OK例:【面接確約】SE募集!月収40万円以上!株式会社●●

 

本文は簡潔に分かりやすく書く

スカウトメールは、「誰に」「何を」「どのように伝えるか」を意識して、不要な内容は削りましょう。

 

特に自社の紹介が長くなりすぎないよう注意してください。

 

エンジニアへの訴求点を明確にし、箇条書きを取り入れるのも手です。

 

また、オファーの詳細を知りたい候補者は、企業の採用サイトか、転職サイトの募集要項に誘導しましょう。

 

例:会社の魅力について

「〇〇専門企業、△△を展開し業界トップクラスのシェア」

  1. 当社の△△は業界で3本の指に入るシェア率
  2. 当社は△△を筆頭に、〇〇業界に強い商品展開
  3. 商品の継続率が安定、業績も順調に推移

 

例:条件について

「時間外手当は全額支給、代休・有給休暇の取得を推奨」

  1. 月給25万円以上(能力、経験に応じて決定)
  2. 残業手当全額支給(平均残業時間20時間/月)
  3. 有給取得率80%

 

特別感を演出する

スカウトメールは、候補者一人ひとりに合わせて特別感を出すことが重要です。

 

テンプレートをそのまま利用した「一斉送信だろうな」と思われてしまう文面では、返信はもらえません。

 

しっかりと候補者のレジュメを見て、具体的にどこに魅力を感じたか、自社のどのポジションでどのように活かしてほしいか、詳細に記載しましょう。

 

「あなた宛」の特別感を出すことでスカウトメールの返信率がアップします。

 

ターゲットの気持ちに寄り添う

どのような人でも、多かれ少なかれ転職には不安を感じるものです。
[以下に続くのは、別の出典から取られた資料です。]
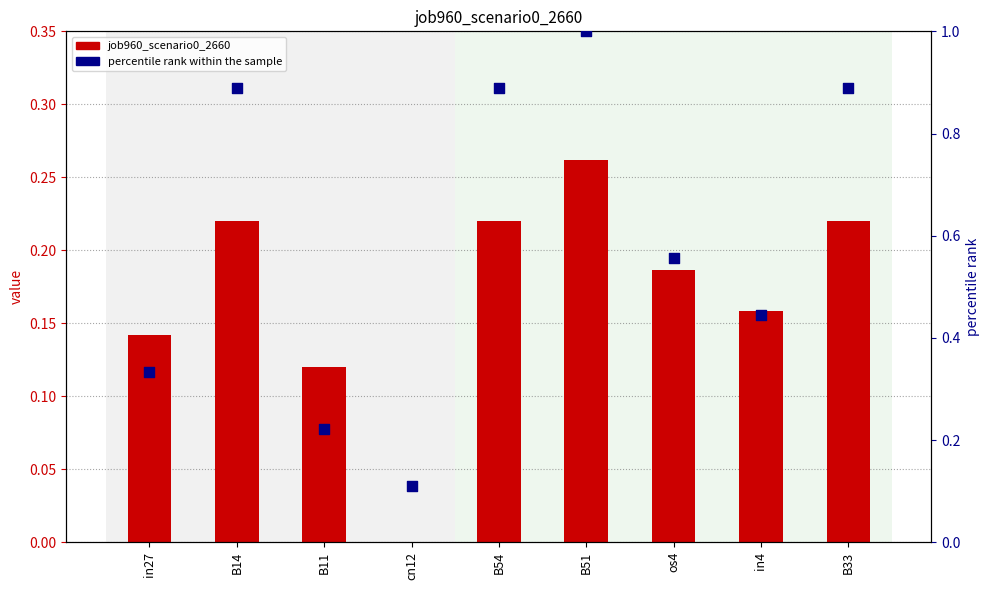

Which series contains the lowest Y value?

job960_scenario0_2660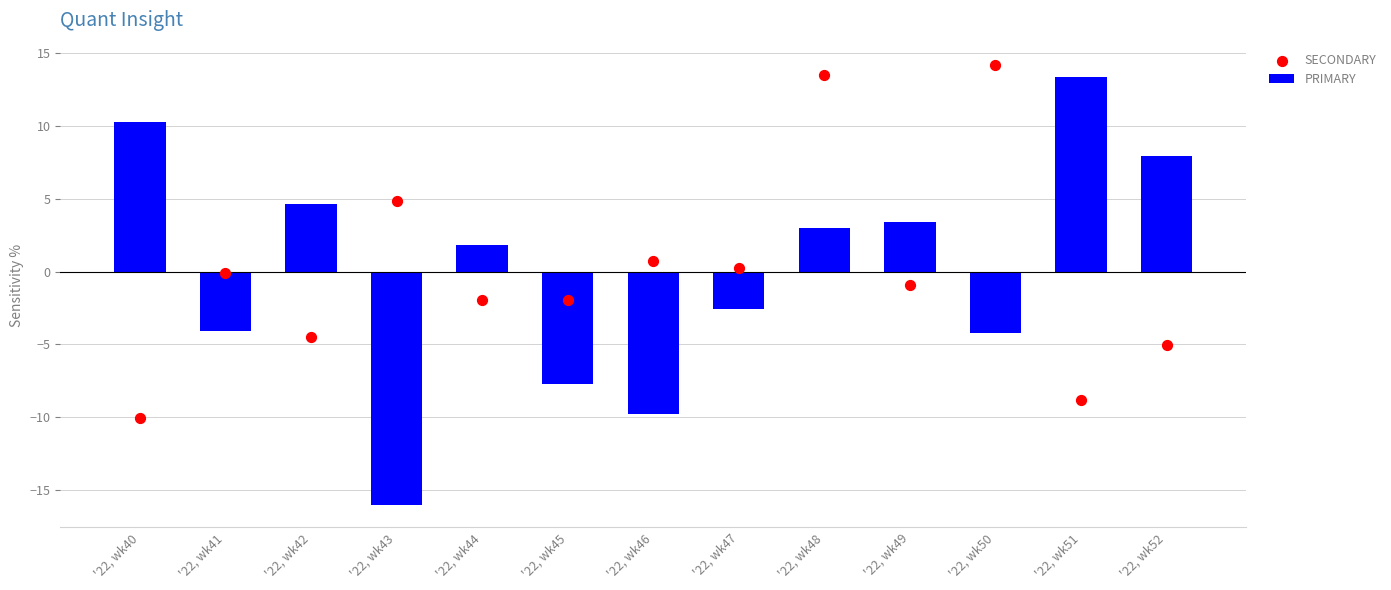

Which series reaches the maximum Y coordinate?

SECONDARY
候補者の不安を払拭できる文章にすることで、企業への興味を沸かせます。

 

たとえば、

  1. 「給与見直しが四半期ごと」と記載して、昇給への不安を払拭する
  2. 「出産、育児に伴う休暇が充実」と記載して、子育てへの不安を払拭する

などです。

 

運用体制を整備する

スカウトメールの運用体制を整えることも重要です。

 

具体的には、

  1. スカウトメールを送る頻度は隔週か、毎週か
  2. 再送の期間をどのくらいにするのか
  3. 効果検証のタイミング

などの運用スケジュールを事前に組むことで、スムーズにスカウトメールを運用できます。

 

また、役割分担も重要です。

 

たとえば、人事担当が候補者をリストアップし、現場マネージャーがスカウトメールの送信可否を判断する、といった分担です。

 

運用体制の整備は、効率的で効果的なスカウトメール配信につながるでしょう。

 

スカウトメール送付時の注意点

最後に、エンジニアへスカウトメールを送付する際の注意点を紹介します。

 

テンプレートはそのまま使わない

テンプレートを使ったスカウトメールは、「大人数に一斉送信している」印象を与えるため、候補者は興味をなくしてしまいます。

 

テンプレートを使用する場合、特別感を演出するために、候補者に合わせたアレンジを施しましょう。

 

ネガティブワードは使わない

エンジニアに送るスカウトメールに「急募」「大量採用」「未経験可」などのワードがあると「社員がすぐ辞めてしまう」ネガティブな印象を与えます。

 

企業に対して候補者が不安を感じるようなネガティブワードは、できる限り使わないようにしましょう。

 

メールを送るタイミングに注意する

スカウトメールは送るタイミングにも注意します。

 

たとえば、出勤時や退勤時の朝8時や夕方18時ごろは、メールを確認する余裕があるので開封率が高くなるかもしれません。

 

また、夜間のメールは失礼に当たることも多いため避けるべきです。

 

スカウトメールで効果的なエンジニア採用

エンジニアの採用市場は人数不足により激化しており、求人媒体への掲載のみでは、効果的な採用ができません。

 

スカウトメールは転職顕在層だけでなく、転職潜在層にもアプローチできる手法です。

 

また、“待ち”の姿勢だけでは採用に至れないエンジニア市場で、企業から先手を打つ手段です。

 

スカウトメールの特徴と運用方法を理解して、効果的なエンジニア採用につなげましょう。